[Entries from a dataset]
^^^^^^^^^^^^^^^^
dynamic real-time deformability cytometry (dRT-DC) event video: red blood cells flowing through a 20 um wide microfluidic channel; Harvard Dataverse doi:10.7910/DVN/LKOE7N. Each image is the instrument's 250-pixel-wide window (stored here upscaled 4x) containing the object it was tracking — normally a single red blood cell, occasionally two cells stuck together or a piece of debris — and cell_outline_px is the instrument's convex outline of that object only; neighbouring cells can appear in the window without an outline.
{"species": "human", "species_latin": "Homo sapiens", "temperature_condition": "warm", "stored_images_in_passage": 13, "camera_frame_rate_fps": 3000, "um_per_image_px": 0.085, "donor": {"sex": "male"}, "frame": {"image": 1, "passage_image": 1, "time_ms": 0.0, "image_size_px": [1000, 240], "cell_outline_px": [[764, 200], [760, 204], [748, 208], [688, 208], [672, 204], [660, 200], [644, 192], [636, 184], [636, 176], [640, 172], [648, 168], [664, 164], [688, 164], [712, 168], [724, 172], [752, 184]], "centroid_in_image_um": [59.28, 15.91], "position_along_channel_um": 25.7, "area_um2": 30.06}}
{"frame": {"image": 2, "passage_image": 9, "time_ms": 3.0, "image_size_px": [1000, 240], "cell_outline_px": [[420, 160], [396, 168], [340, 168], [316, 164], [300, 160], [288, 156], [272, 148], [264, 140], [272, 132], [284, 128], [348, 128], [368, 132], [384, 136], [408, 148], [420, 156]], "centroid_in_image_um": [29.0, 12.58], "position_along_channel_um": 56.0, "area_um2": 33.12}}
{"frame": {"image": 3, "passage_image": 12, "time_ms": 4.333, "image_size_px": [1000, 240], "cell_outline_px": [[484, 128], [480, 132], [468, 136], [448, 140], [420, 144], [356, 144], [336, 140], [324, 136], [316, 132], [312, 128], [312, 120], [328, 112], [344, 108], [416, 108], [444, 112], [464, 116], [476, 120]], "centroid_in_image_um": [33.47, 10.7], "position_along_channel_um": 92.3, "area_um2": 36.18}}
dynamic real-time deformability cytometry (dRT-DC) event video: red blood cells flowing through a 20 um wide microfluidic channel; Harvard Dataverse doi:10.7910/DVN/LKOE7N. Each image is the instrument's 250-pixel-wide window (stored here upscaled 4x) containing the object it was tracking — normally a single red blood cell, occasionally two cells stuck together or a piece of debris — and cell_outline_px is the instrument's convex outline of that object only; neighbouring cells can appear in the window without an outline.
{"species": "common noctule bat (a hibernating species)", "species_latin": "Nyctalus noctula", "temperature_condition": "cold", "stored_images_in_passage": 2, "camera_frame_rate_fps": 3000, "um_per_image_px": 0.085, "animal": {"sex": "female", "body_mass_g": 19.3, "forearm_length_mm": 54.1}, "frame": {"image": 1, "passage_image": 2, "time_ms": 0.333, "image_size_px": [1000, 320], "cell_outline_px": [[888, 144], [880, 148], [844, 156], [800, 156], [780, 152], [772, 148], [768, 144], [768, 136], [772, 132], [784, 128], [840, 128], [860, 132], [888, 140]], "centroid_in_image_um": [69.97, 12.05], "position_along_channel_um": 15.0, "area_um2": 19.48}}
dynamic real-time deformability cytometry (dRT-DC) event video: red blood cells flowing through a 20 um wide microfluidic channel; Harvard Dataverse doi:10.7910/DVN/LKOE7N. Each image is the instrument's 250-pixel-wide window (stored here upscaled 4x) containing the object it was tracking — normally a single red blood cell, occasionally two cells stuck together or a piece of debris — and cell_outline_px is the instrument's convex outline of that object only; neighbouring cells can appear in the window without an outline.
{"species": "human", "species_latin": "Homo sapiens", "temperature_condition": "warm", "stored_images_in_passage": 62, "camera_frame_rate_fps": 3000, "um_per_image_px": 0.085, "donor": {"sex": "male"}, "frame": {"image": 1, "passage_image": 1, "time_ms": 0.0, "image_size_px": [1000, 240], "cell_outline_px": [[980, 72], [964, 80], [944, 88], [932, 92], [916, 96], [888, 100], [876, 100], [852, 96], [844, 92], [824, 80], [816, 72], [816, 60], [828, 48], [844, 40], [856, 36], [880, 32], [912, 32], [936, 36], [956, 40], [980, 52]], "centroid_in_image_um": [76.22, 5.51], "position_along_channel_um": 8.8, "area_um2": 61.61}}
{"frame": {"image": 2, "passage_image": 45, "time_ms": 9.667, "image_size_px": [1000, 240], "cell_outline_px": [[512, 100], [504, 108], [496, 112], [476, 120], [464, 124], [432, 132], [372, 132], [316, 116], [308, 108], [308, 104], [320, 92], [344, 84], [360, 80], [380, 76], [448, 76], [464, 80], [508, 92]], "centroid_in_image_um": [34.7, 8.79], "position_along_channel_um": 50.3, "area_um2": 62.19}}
^^^^^^^^^^^^^^^^
TO BE DONE: Every line of the material must be returned exactly as it appears.

EXERCISE ANSWER:
dynamic real-time deformability cytometry (dRT-DC) event video: red blood cells flowing through a 20 um wide microfluidic channel; Harvard Dataverse doi:10.7910/DVN/LKOE7N. Each image is the instrument's 250-pixel-wide window (stored here upscaled 4x) containing the object it was tracking — normally a single red blood cell, occasionally two cells stuck together or a piece of debris — and cell_outline_px is the instrument's convex outline of that object only; neighbouring cells can appear in the window without an outline.
{"species": "human", "species_latin": "Homo sapiens", "temperature_condition": "warm", "stored_images_in_passage": 13, "camera_frame_rate_fps": 3000, "um_per_image_px": 0.085, "donor": {"sex": "male"}, "frame": {"image": 1, "passage_image": 1, "time_ms": 0.0, "image_size_px": [1000, 240], "cell_outline_px": [[764, 200], [760, 204], [748, 208], [688, 208], [672, 204], [660, 200], [644, 192], [636, 184], [636, 176], [640, 172], [648, 168], [664, 164], [688, 164], [712, 168], [724, 172], [752, 184]], "centroid_in_image_um": [59.28, 15.91], "position_along_channel_um": 25.7, "area_um2": 30.06}}
{"frame": {"image": 2, "passage_image": 9, "time_ms": 3.0, "image_size_px": [1000, 240], "cell_outline_px": [[420, 160], [396, 168], [340, 168], [316, 164], [300, 160], [288, 156], [272, 148], [264, 140], [272, 132], [284, 128], [348, 128], [368, 132], [384, 136], [408, 148], [420, 156]], "centroid_in_image_um": [29.0, 12.58], "position_along_channel_um": 56.0, "area_um2": 33.12}}
{"frame": {"image": 3, "passage_image": 12, "time_ms": 4.333, "image_size_px": [1000, 240], "cell_outline_px": [[484, 128], [480, 132], [468, 136], [448, 140], [420, 144], [356, 144], [336, 140], [324, 136], [316, 132], [312, 128], [312, 120], [328, 112], [344, 108], [416, 108], [444, 112], [464, 116], [476, 120]], "centroid_in_image_um": [33.47, 10.7], "position_along_channel_um": 92.3, "area_um2": 36.18}}
dynamic real-time deformability cytometry (dRT-DC) event video: red blood cells flowing through a 20 um wide microfluidic channel; Harvard Dataverse doi:10.7910/DVN/LKOE7N. Each image is the instrument's 250-pixel-wide window (stored here upscaled 4x) containing the object it was tracking — normally a single red blood cell, occasionally two cells stuck together or a piece of debris — and cell_outline_px is the instrument's convex outline of that object only; neighbouring cells can appear in the window without an outline.
{"species": "common noctule bat (a hibernating species)", "species_latin": "Nyctalus noctula", "temperature_condition": "cold", "stored_images_in_passage": 2, "camera_frame_rate_fps": 3000, "um_per_image_px": 0.085, "animal": {"sex": "female", "body_mass_g": 19.3, "forearm_length_mm": 54.1}, "frame": {"image": 1, "passage_image": 2, "time_ms": 0.333, "image_size_px": [1000, 320], "cell_outline_px": [[888, 144], [880, 148], [844, 156], [800, 156], [780, 152], [772, 148], [768, 144], [768, 136], [772, 132], [784, 128], [840, 128], [860, 132], [888, 140]], "centroid_in_image_um": [69.97, 12.05], "position_along_channel_um": 15.0, "area_um2": 19.48}}
dynamic real-time deformability cytometry (dRT-DC) event video: red blood cells flowing through a 20 um wide microfluidic channel; Harvard Dataverse doi:10.7910/DVN/LKOE7N. Each image is the instrument's 250-pixel-wide window (stored here upscaled 4x) containing the object it was tracking — normally a single red blood cell, occasionally two cells stuck together or a piece of debris — and cell_outline_px is the instrument's convex outline of that object only; neighbouring cells can appear in the window without an outline.
{"species": "human", "species_latin": "Homo sapiens", "temperature_condition": "warm", "stored_images_in_passage": 62, "camera_frame_rate_fps": 3000, "um_per_image_px": 0.085, "donor": {"sex": "male"}, "frame": {"image": 1, "passage_image": 1, "time_ms": 0.0, "image_size_px": [1000, 240], "cell_outline_px": [[980, 72], [964, 80], [944, 88], [932, 92], [916, 96], [888, 100], [876, 100], [852, 96], [844, 92], [824, 80], [816, 72], [816, 60], [828, 48], [844, 40], [856, 36], [880, 32], [912, 32], [936, 36], [956, 40], [980, 52]], "centroid_in_image_um": [76.22, 5.51], "position_along_channel_um": 8.8, "area_um2": 61.61}}
{"frame": {"image": 2, "passage_image": 45, "time_ms": 9.667, "image_size_px": [1000, 240], "cell_outline_px": [[512, 100], [504, 108], [496, 112], [476, 120], [464, 124], [432, 132], [372, 132], [316, 116], [308, 108], [308, 104], [320, 92], [344, 84], [360, 80], [380, 76], [448, 76], [464, 80], [508, 92]], "centroid_in_image_um": [34.7, 8.79], "position_along_channel_um": 50.3, "area_um2": 62.19}}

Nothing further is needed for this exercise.